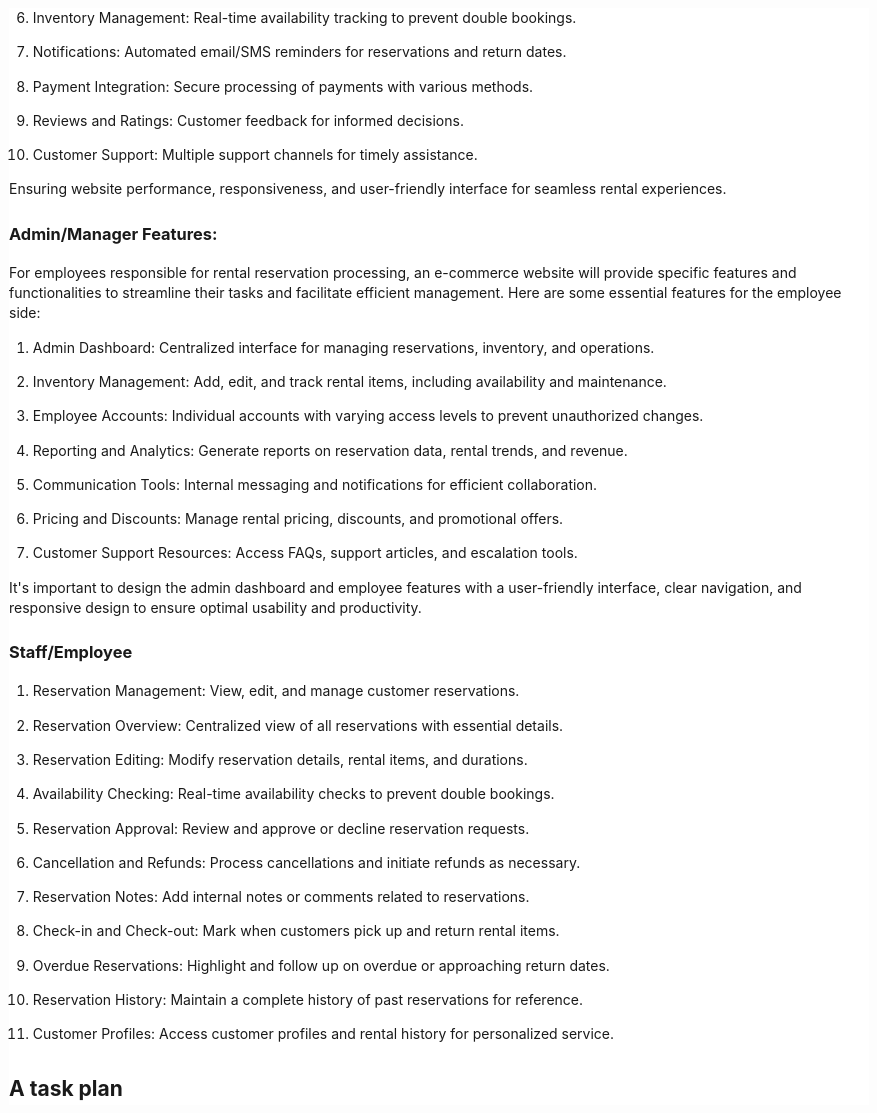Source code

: 6. Inventory Management: Real-time availability tracking to prevent double bookings.

7. Notifications: Automated email/SMS reminders for reservations and return dates.

8. Payment Integration: Secure processing of payments with various methods.

9. Reviews and Ratings: Customer feedback for informed decisions.

10. Customer Support: Multiple support channels for timely assistance.

Ensuring website performance, responsiveness, and user-friendly interface for seamless rental experiences.

 ### Admin/Manager Features:
 For employees responsible for rental reservation processing, an e-commerce website will provide specific features and functionalities to streamline their tasks and facilitate efficient management. Here are some essential features for the employee side:

1. Admin Dashboard: Centralized interface for managing reservations, inventory, and operations.

2. Inventory Management: Add, edit, and track rental items, including availability and maintenance.

3. Employee Accounts: Individual accounts with varying access levels to prevent unauthorized changes.

4. Reporting and Analytics: Generate reports on reservation data, rental trends, and revenue.

5. Communication Tools: Internal messaging and notifications for efficient collaboration.

6. Pricing and Discounts: Manage rental pricing, discounts, and promotional offers.

7. Customer Support Resources: Access FAQs, support articles, and escalation tools.

It's important to design the admin dashboard and employee features with a user-friendly interface, clear navigation, and responsive design to ensure optimal usability and productivity.

### Staff/Employee

1. Reservation Management: View, edit, and manage customer reservations.

2. Reservation Overview: Centralized view of all reservations with essential details.

3. Reservation Editing: Modify reservation details, rental items, and durations.

4. Availability Checking: Real-time availability checks to prevent double bookings.

5. Reservation Approval: Review and approve or decline reservation requests.

6. Cancellation and Refunds: Process cancellations and initiate refunds as necessary.

7. Reservation Notes: Add internal notes or comments related to reservations.

8. Check-in and Check-out: Mark when customers pick up and return rental items.

9. Overdue Reservations: Highlight and follow up on overdue or approaching return dates.

10. Reservation History: Maintain a complete history of past reservations for reference.

11. Customer Profiles: Access customer profiles and rental history for personalized service.

## A task plan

- - -

Request — Rewrite all of the data above with every instance of "double bookings" changed to "overlapping bookings" and nothing else altered, and omit the pictures from your answer.

Result for this exercise —
Source code

: 6. Inventory Management: Real-time availability tracking to prevent overlapping bookings.

7. Notifications: Automated email/SMS reminders for reservations and return dates.

8. Payment Integration: Secure processing of payments with various methods.

9. Reviews and Ratings: Customer feedback for informed decisions.

10. Customer Support: Multiple support channels for timely assistance.

Ensuring website performance, responsiveness, and user-friendly interface for seamless rental experiences.

 ### Admin/Manager Features:
 For employees responsible for rental reservation processing, an e-commerce website will provide specific features and functionalities to streamline their tasks and facilitate efficient management. Here are some essential features for the employee side:

1. Admin Dashboard: Centralized interface for managing reservations, inventory, and operations.

2. Inventory Management: Add, edit, and track rental items, including availability and maintenance.

3. Employee Accounts: Individual accounts with varying access levels to prevent unauthorized changes.

4. Reporting and Analytics: Generate reports on reservation data, rental trends, and revenue.

5. Communication Tools: Internal messaging and notifications for efficient collaboration.

6. Pricing and Discounts: Manage rental pricing, discounts, and promotional offers.

7. Customer Support Resources: Access FAQs, support articles, and escalation tools.

It's important to design the admin dashboard and employee features with a user-friendly interface, clear navigation, and responsive design to ensure optimal usability and productivity.

### Staff/Employee

1. Reservation Management: View, edit, and manage customer reservations.

2. Reservation Overview: Centralized view of all reservations with essential details.

3. Reservation Editing: Modify reservation details, rental items, and durations.

4. Availability Checking: Real-time availability checks to prevent overlapping bookings.

5. Reservation Approval: Review and approve or decline reservation requests.

6. Cancellation and Refunds: Process cancellations and initiate refunds as necessary.

7. Reservation Notes: Add internal notes or comments related to reservations.

8. Check-in and Check-out: Mark when customers pick up and return rental items.

9. Overdue Reservations: Highlight and follow up on overdue or approaching return dates.

10. Reservation History: Maintain a complete history of past reservations for reference.

11. Customer Profiles: Access customer profiles and rental history for personalized service.

## A task plan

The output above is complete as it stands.